> _DATA FOR THIS TASK_:
★ ★ ★
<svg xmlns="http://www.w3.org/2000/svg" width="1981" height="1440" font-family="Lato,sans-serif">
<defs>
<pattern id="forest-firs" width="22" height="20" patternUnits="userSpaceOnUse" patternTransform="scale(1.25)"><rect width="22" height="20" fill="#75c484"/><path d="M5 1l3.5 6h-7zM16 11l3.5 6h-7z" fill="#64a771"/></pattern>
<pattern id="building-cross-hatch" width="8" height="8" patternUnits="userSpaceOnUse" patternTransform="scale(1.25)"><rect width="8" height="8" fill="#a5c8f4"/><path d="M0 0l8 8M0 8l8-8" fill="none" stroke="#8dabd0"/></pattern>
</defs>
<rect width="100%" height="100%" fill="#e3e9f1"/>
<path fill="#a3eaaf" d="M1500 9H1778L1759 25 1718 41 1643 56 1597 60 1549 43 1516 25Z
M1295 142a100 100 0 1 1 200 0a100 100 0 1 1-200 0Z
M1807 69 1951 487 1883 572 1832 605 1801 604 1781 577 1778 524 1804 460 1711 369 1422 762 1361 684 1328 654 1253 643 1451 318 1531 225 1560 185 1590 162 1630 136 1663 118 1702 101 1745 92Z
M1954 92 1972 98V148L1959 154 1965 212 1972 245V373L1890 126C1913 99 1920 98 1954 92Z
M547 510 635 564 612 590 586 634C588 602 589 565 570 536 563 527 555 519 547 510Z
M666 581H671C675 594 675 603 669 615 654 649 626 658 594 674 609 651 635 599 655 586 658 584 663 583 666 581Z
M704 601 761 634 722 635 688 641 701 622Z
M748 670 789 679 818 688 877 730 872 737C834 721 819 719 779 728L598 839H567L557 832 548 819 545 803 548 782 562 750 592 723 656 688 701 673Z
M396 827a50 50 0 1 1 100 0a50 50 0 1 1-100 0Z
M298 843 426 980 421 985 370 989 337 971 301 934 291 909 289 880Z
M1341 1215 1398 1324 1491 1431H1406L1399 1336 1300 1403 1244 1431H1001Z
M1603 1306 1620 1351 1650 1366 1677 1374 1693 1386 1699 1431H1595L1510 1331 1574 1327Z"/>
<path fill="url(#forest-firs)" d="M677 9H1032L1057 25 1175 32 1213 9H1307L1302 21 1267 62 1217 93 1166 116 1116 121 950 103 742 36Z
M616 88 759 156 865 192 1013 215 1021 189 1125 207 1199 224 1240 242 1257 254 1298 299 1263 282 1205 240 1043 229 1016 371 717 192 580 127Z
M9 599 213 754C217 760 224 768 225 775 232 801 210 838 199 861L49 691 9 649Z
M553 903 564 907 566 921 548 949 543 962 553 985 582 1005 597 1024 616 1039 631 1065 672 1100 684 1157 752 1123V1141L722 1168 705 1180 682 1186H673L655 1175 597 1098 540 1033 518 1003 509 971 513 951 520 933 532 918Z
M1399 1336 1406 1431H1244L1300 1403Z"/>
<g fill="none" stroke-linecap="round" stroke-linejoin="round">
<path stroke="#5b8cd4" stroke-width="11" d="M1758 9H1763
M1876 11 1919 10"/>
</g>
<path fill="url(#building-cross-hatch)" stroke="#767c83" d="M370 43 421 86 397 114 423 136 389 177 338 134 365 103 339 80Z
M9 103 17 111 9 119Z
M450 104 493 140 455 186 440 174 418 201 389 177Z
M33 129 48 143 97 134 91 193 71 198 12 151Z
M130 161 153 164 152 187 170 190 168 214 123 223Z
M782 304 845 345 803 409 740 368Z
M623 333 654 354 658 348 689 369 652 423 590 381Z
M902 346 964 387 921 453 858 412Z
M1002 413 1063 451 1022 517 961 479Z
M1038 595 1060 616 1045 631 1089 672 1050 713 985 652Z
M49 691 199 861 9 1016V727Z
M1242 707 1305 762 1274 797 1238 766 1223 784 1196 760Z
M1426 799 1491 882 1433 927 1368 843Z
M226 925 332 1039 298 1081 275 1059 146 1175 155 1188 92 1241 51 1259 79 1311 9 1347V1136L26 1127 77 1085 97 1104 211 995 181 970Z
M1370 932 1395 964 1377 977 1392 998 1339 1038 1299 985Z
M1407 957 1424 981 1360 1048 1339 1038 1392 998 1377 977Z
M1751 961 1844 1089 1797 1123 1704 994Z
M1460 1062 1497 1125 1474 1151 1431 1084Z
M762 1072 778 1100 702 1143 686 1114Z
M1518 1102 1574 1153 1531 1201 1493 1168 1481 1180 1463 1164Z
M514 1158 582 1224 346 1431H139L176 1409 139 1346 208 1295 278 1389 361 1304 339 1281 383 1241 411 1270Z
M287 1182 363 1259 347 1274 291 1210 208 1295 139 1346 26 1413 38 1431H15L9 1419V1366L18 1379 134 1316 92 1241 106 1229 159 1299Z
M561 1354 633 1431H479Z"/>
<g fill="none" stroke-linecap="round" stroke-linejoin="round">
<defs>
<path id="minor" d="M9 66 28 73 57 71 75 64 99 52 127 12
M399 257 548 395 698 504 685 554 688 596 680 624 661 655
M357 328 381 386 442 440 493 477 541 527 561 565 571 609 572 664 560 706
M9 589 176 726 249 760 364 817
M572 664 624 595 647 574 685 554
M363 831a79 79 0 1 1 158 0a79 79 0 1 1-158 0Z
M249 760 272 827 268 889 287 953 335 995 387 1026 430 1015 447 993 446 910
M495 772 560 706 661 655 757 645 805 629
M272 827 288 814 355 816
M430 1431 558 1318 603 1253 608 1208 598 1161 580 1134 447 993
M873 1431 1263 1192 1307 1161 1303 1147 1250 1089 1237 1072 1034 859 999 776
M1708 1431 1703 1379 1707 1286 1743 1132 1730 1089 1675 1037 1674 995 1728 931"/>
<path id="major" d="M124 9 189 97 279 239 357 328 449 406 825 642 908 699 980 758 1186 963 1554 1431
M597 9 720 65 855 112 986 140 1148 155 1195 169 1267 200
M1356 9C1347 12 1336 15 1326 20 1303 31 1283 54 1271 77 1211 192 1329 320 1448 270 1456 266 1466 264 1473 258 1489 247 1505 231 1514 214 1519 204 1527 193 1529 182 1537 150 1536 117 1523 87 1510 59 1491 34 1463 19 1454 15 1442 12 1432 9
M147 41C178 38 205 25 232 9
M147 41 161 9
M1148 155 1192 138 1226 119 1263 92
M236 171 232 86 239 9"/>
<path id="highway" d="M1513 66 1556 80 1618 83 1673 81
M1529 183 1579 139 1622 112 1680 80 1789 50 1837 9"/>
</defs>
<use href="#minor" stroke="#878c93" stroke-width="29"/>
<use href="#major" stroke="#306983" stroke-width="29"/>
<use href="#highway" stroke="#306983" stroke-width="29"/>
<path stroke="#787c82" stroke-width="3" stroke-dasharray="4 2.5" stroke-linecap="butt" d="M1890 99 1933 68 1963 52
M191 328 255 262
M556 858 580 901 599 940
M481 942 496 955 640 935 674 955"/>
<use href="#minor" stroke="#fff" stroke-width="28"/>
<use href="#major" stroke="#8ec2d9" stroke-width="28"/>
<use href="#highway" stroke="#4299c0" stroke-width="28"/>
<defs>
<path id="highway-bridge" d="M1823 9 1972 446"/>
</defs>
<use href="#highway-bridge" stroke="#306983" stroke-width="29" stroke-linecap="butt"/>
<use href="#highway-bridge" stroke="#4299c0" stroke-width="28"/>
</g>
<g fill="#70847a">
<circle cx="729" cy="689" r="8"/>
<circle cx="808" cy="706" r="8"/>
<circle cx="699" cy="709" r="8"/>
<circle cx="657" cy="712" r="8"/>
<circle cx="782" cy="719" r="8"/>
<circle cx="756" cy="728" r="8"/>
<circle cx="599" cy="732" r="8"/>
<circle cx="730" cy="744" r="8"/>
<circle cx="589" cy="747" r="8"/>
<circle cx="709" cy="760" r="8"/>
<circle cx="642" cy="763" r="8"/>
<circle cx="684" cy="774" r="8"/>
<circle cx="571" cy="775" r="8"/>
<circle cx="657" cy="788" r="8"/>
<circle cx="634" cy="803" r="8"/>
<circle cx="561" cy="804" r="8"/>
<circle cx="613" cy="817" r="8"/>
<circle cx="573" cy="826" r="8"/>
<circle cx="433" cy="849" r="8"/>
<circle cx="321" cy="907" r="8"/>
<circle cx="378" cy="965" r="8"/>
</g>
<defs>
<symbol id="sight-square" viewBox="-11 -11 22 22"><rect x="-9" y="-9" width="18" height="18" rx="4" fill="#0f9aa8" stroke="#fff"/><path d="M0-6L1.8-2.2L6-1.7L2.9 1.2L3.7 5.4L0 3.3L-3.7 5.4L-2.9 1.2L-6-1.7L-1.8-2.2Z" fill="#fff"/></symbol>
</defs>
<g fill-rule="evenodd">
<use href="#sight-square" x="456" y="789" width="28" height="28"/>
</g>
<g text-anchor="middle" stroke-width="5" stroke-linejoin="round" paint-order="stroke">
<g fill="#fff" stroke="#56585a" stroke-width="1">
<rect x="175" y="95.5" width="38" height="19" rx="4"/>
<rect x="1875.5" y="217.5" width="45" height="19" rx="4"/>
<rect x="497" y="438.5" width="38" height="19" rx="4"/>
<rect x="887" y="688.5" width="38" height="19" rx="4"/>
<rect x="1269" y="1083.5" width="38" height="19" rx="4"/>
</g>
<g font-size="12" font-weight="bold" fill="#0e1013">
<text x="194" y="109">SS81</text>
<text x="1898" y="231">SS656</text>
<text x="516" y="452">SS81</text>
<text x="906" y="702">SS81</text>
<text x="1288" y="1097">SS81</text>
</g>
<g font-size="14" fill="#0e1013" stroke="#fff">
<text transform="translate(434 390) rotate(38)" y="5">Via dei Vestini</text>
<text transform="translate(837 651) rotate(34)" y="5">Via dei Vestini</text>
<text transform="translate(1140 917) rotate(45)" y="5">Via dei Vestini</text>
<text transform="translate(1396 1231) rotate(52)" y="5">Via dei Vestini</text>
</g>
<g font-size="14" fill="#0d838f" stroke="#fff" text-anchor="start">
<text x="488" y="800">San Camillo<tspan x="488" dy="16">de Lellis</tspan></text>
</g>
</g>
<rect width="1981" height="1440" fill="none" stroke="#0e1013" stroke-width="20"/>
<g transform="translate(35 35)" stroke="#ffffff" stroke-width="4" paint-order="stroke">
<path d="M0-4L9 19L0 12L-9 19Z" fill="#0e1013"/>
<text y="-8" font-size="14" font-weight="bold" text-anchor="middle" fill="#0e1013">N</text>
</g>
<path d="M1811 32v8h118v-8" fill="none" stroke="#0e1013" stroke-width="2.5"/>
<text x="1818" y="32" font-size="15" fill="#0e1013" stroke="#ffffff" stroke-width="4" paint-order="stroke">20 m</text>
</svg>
★ ★ ★
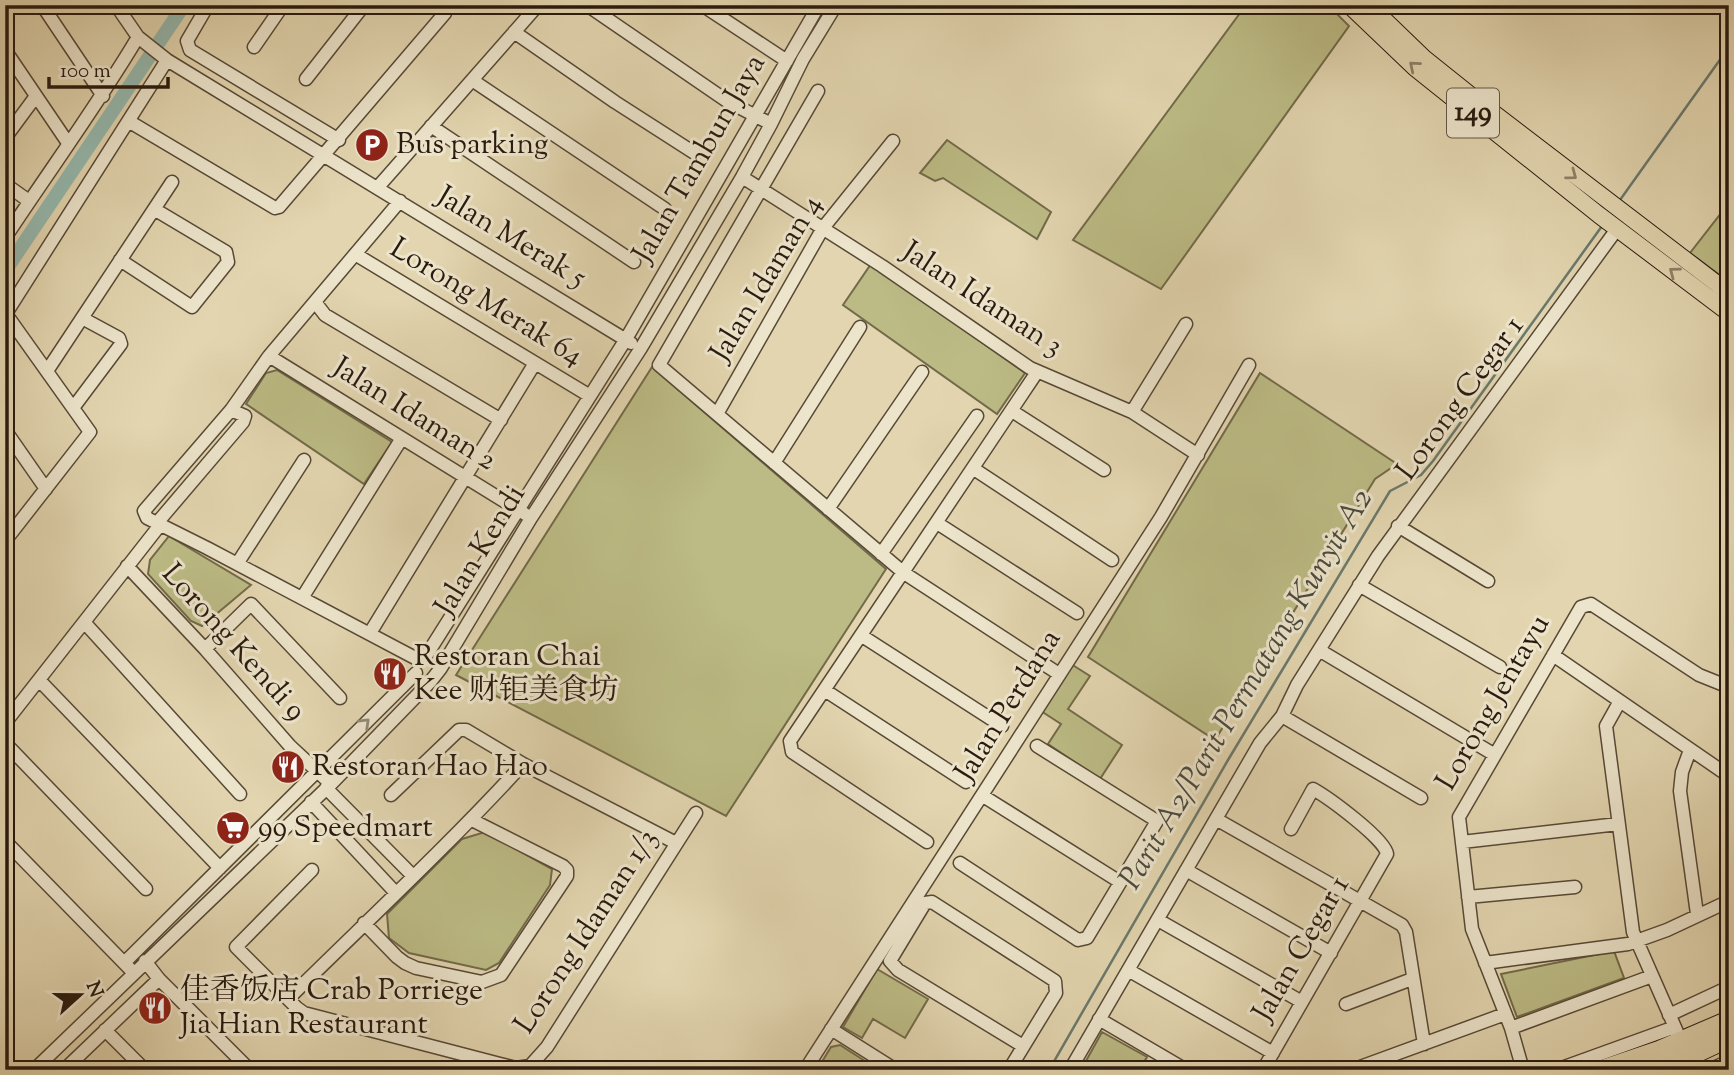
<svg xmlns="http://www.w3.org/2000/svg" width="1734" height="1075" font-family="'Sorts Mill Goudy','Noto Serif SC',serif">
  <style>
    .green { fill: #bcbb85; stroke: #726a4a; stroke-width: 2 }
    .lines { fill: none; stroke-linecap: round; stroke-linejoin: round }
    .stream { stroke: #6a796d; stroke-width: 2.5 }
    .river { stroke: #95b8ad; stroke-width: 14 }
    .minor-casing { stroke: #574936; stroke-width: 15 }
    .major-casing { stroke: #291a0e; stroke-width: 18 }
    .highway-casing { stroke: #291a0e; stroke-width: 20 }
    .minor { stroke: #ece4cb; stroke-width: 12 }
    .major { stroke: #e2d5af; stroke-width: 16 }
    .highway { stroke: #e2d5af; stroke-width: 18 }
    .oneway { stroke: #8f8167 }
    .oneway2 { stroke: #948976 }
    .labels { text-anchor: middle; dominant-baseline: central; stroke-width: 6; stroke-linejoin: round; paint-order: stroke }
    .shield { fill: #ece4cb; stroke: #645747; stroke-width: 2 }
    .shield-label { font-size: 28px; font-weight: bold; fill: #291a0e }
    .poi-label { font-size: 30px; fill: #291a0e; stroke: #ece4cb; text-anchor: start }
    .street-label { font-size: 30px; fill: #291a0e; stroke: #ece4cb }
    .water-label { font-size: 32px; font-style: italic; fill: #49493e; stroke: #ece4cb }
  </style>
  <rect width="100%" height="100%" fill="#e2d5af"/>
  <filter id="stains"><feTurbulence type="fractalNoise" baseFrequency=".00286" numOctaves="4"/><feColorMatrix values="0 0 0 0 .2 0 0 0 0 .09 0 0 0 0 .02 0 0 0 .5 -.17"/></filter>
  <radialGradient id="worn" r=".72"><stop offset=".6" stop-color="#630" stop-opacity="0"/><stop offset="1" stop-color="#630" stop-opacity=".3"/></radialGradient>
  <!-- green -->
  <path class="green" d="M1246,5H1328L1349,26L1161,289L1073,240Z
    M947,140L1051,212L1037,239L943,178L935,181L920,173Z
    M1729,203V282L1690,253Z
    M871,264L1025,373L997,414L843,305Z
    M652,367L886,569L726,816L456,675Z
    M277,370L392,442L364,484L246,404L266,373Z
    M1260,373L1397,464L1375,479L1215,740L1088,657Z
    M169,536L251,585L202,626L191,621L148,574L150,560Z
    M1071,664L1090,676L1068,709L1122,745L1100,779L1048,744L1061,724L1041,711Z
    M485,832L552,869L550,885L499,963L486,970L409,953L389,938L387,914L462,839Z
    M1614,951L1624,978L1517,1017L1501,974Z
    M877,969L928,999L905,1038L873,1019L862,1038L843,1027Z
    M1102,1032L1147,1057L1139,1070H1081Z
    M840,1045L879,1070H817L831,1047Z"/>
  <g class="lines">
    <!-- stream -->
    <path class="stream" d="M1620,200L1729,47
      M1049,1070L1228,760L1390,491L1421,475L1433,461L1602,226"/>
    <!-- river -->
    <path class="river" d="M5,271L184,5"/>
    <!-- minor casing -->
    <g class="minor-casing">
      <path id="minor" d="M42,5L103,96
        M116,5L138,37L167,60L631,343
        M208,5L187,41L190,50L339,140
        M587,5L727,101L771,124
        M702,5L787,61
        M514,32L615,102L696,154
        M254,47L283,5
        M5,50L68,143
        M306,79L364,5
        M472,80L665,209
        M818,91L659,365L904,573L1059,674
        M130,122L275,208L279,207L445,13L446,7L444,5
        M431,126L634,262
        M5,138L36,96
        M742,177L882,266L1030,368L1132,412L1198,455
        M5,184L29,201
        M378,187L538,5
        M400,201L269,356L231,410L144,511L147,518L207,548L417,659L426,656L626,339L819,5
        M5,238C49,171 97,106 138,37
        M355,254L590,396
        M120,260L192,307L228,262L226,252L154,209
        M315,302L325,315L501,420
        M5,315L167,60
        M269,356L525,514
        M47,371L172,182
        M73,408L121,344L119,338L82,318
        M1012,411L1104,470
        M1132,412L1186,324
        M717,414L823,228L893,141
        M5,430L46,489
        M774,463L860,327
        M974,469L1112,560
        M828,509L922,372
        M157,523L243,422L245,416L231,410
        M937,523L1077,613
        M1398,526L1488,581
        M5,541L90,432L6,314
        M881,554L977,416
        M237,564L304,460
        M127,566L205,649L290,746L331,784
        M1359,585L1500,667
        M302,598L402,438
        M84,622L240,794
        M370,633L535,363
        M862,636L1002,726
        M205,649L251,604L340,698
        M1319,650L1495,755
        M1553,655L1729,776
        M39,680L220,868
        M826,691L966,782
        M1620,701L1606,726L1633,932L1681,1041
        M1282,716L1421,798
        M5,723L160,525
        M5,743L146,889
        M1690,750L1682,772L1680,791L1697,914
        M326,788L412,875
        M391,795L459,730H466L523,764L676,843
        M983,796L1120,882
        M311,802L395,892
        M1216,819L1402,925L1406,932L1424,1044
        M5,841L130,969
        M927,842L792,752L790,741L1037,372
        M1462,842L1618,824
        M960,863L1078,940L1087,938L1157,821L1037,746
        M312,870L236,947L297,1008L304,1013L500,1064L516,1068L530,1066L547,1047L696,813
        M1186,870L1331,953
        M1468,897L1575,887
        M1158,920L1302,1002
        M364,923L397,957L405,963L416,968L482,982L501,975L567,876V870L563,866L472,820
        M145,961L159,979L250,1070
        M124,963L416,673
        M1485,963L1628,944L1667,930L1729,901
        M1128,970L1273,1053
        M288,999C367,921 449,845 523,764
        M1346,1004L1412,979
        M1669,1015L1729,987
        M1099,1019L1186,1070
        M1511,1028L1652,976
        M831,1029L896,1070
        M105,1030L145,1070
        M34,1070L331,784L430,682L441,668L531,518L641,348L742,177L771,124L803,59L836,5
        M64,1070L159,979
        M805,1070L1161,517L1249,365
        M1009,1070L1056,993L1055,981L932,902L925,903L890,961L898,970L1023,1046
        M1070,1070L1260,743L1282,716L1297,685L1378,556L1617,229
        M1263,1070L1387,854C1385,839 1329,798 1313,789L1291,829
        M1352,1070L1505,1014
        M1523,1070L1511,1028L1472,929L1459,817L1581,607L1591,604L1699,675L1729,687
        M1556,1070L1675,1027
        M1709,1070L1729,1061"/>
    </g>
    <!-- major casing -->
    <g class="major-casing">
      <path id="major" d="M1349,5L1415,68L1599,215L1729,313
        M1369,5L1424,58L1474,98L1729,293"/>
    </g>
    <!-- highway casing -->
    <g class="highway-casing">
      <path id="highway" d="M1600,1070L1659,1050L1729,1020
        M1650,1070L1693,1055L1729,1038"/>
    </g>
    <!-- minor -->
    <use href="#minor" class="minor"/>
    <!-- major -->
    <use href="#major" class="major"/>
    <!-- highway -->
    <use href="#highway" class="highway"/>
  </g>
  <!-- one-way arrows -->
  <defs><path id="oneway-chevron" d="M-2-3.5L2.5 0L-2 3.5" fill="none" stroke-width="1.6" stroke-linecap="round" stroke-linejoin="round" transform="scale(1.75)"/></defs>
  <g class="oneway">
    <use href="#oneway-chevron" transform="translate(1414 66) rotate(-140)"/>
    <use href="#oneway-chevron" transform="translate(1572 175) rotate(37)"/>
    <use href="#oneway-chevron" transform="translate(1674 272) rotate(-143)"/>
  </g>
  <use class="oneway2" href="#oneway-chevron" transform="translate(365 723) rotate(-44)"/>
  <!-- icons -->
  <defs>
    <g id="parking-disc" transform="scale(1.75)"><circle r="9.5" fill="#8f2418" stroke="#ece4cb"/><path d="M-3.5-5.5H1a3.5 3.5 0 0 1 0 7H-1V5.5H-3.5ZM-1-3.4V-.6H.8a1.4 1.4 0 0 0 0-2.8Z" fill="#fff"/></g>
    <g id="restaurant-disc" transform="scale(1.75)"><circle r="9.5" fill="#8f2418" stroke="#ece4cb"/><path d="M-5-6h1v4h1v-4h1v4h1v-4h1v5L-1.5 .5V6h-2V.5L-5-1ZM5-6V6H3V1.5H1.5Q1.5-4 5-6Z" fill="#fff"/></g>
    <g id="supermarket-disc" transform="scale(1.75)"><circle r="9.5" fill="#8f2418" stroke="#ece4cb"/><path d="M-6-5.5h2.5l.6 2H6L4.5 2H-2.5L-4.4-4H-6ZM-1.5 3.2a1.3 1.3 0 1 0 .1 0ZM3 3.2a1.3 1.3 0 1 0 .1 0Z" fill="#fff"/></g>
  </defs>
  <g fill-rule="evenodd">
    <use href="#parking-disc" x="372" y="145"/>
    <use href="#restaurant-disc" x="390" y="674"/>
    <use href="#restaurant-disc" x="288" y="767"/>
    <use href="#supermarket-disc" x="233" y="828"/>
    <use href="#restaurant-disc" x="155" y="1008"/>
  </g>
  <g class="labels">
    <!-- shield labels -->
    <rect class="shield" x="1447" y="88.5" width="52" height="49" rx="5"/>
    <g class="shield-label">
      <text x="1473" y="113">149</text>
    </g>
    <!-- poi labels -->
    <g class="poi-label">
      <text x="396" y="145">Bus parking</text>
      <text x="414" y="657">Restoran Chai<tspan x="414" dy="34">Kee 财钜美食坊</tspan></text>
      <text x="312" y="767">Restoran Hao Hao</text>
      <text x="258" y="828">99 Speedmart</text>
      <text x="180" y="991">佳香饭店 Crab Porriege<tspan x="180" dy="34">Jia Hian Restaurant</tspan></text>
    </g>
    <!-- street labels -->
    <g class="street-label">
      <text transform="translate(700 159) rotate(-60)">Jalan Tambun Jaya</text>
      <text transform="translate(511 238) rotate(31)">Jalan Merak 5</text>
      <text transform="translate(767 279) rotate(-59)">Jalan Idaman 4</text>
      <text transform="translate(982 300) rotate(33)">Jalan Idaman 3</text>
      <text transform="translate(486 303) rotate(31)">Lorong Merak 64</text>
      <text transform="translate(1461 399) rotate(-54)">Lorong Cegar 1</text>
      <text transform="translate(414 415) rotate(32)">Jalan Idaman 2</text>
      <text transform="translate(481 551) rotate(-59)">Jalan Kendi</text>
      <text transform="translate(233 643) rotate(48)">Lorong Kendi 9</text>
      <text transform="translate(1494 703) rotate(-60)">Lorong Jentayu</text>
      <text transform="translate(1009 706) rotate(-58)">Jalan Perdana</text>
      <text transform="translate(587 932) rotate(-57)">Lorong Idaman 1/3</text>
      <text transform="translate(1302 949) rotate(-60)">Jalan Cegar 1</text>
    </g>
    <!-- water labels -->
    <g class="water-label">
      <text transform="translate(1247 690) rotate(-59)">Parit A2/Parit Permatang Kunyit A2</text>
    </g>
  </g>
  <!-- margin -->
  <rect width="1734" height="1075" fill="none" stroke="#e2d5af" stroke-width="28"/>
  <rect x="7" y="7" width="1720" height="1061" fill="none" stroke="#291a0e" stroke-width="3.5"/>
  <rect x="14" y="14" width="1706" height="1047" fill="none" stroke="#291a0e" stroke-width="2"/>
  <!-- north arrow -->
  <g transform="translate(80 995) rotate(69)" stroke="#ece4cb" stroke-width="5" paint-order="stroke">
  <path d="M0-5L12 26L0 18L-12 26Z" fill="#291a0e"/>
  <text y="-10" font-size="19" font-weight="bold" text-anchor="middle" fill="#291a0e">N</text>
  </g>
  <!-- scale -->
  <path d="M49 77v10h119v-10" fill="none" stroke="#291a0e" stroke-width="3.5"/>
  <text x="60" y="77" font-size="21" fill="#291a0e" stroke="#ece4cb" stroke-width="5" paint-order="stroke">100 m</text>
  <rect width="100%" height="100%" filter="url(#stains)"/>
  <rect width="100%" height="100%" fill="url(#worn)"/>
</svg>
★ ★ ★
> _ASSIGNMENT_: Every line of the material above that includes the string "evenodd" is required.

> _EXERCISE SOLUTION_:
<g fill-rule="evenodd">
  <g fill-rule="evenodd">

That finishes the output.